Exploring FPGA and eFPGA Technologies

The size of the containers can be changed.

Third, containers can be paged in microseconds.

FPGAs can always perform programmable actions from flash memory in seconds—very slow, and generally not done often: only when booting or needing an upgrade, like upgrading an iPhone.

However, eFPGA has now been able to be reprogrammed at millions of times per second on leading AI inference processors; this is necessary because inference accelerators require tens of billions of operations to process a neural network layer, needing to be reconfigured in less than 10 microseconds, and then resume operations.

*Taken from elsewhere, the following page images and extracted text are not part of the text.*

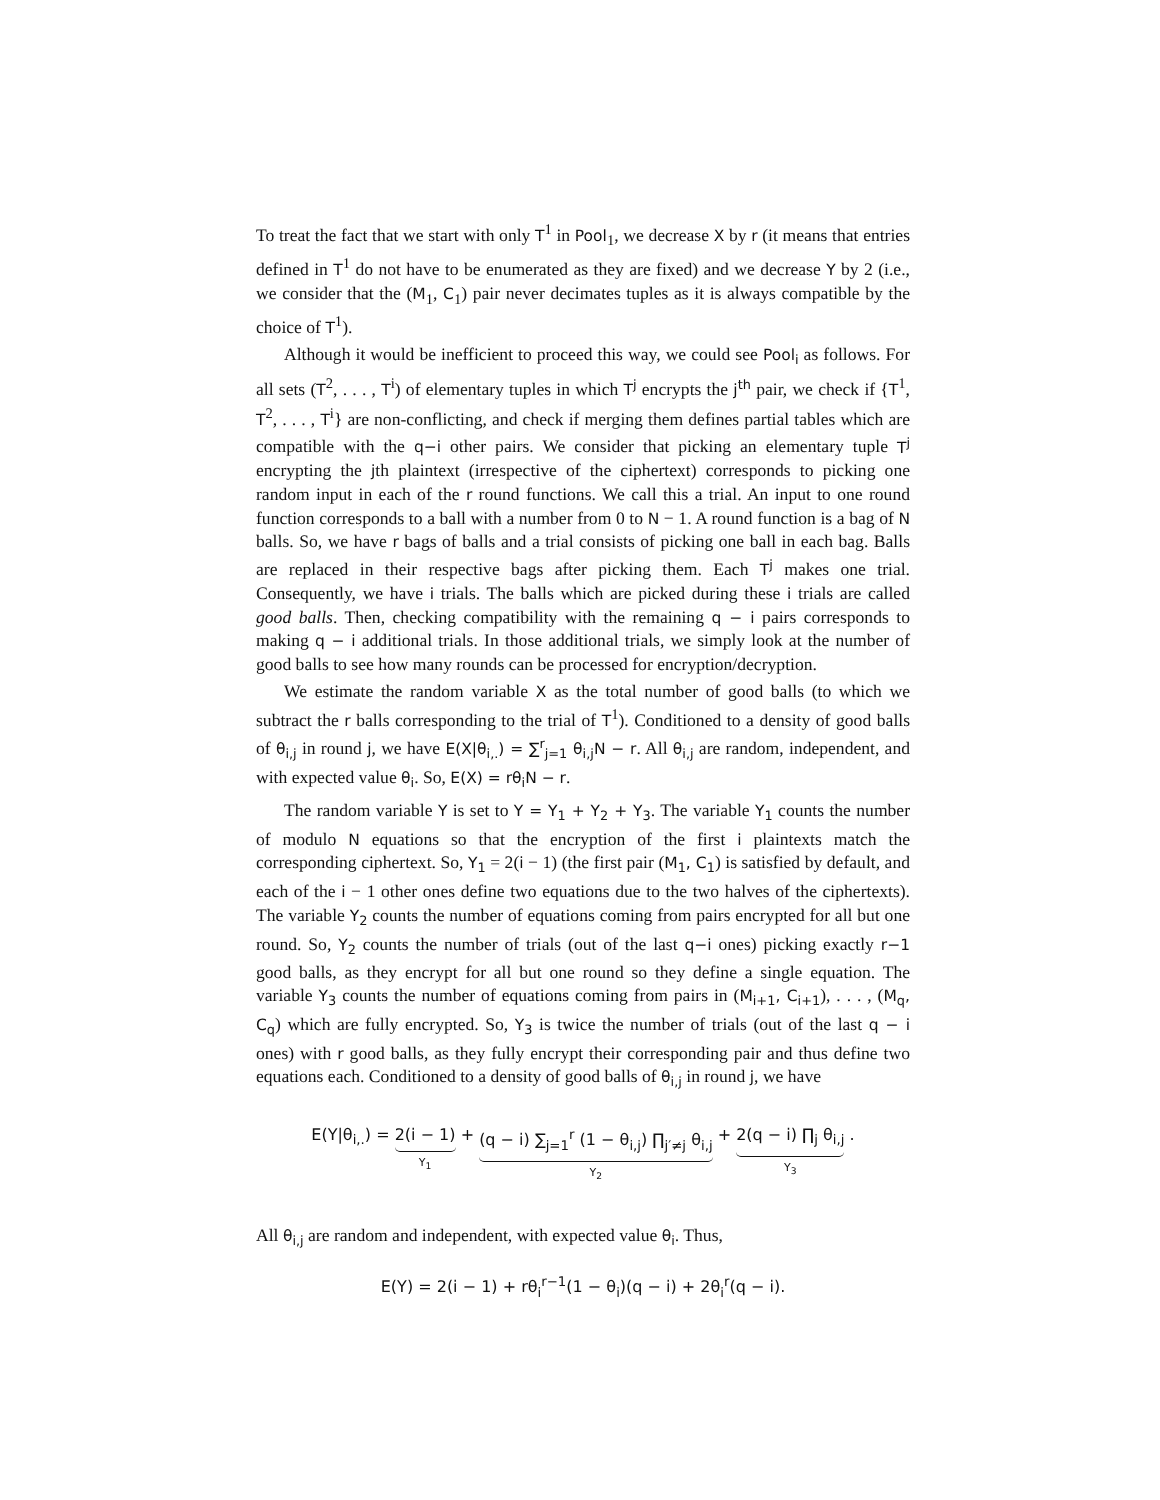To treat the fact that we start with only T<sup>1</sup> in Pool<sub>1</sub>, we decrease X by r (it means that entries defined in T<sup>1</sup> do not have to be enumerated as they are fixed) and we decrease Y by 2 (i.e., we consider that the (M<sub>1</sub>, C<sub>1</sub>) pair never decimates tuples as it is always compatible by the choice of T<sup>1</sup>).
Although it would be inefficient to proceed this way, we could see Pool<sub>i</sub> as follows. For all sets (T<sup>2</sup>, . . . , T<sup>i</sup>) of elementary tuples in which T<sup>j</sup> encrypts the j<sup>th</sup> pair, we check if {T<sup>1</sup>, T<sup>2</sup>, . . . , T<sup>i</sup>} are non-conflicting, and check if merging them defines partial tables which are compatible with the q−i other pairs. We consider that picking an elementary tuple T<sup>j</sup> encrypting the jth plaintext (irrespective of the ciphertext) corresponds to picking one random input in each of the r round functions. We call this a trial. An input to one round function corresponds to a ball with a number from 0 to N − 1. A round function is a bag of N balls. So, we have r bags of balls and a trial consists of picking one ball in each bag. Balls are replaced in their respective bags after picking them. Each T<sup>j</sup> makes one trial. Consequently, we have i trials. The balls which are picked during these i trials are called good balls. Then, checking compatibility with the remaining q − i pairs corresponds to making q − i additional trials. In those additional trials, we simply look at the number of good balls to see how many rounds can be processed for encryption/decryption.
We estimate the random variable X as the total number of good balls (to which we subtract the r balls corresponding to the trial of T<sup>1</sup>). Conditioned to a density of good balls of θ<sub>i,j</sub> in round j, we have E(X|θ<sub>i,.</sub>) = ∑<sup>r</sup><sub>j=1</sub> θ<sub>i,j</sub>N − r. All θ<sub>i,j</sub> are random, independent, and with expected value θ<sub>i</sub>. So, E(X) = rθ<sub>i</sub>N − r.
The random variable Y is set to Y = Y<sub>1</sub> + Y<sub>2</sub> + Y<sub>3</sub>. The variable Y<sub>1</sub> counts the number of modulo N equations so that the encryption of the first i plaintexts match the corresponding ciphertext. So, Y<sub>1</sub> = 2(i − 1) (the first pair (M<sub>1</sub>, C<sub>1</sub>) is satisfied by default, and each of the i − 1 other ones define two equations due to the two halves of the ciphertexts). The variable Y<sub>2</sub> counts the number of equations coming from pairs encrypted for all but one round. So, Y<sub>2</sub> counts the number of trials (out of the last q−i ones) picking exactly r−1 good balls, as they encrypt for all but one round so they define a single equation. The variable Y<sub>3</sub> counts the number of equations coming from pairs in (M<sub>i+1</sub>, C<sub>i+1</sub>), . . . , (M<sub>q</sub>, C<sub>q</sub>) which are fully encrypted. So, Y<sub>3</sub> is twice the number of trials (out of the last q − i ones) with r good balls, as they fully encrypt their corresponding pair and thus define two equations each. Conditioned to a density of good balls of θ<sub>i,j</sub> in round j, we have
E(Y|θ<sub>i,.</sub>) = 2(i − 1) Y<sub>1</sub> + (q − i) ∑<sub>j=1</sub><sup>r</sup> (1 − θ<sub>i,j</sub>) ∏<sub>j′≠j</sub> θ<sub>i,j</sub> Y<sub>2</sub> + 2(q − i) ∏<sub>j</sub> θ<sub>i,j</sub> Y<sub>3</sub> .
All θ<sub>i,j</sub> are random and independent, with expected value θ<sub>i</sub>. Thus,
E(Y) = 2(i − 1) + rθ<sub>i</sub><sup>r−1</sup>(1 − θ<sub>i</sub>)(q − i) + 2θ<sub>i</sub><sup>r</sup>(q − i).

This microsecond-level reconfiguration can be applied to the containers and modules in the above array. When one container is reconfigured, the remaining containers continue to operate at full speed. This allows eFPGA to page like a processor.

Take Control of Your FPGA

We have witnessed the industry evolve from simple arithmetic logic units (ALUs) to processors, microprocessors, parallel processors, and now to SoCs (including processor cores and accelerators). Today, we have reconfigurable SoCs that can better harness the advantages of having a large number of cores in a system.

eFPGA will enable customers in data centers and communications to continue benefiting from the parallel programmability of FPGAs while reducing power consumption, minimizing size, and enabling software control of FPGAs to enhance productivity and shorten time to market. For all these reasons, eFPGA represents a new paradigm shift in computing architecture, increasing computing density per rack through integration while allowing more C++ programmers to enjoy the benefits of eFPGA.

For all these reasons, the integration of eFPGA will accelerate and allow more LUTs to be integrated into SoCs, surpassing the number of LUTs sold in FPGAs over the last decade.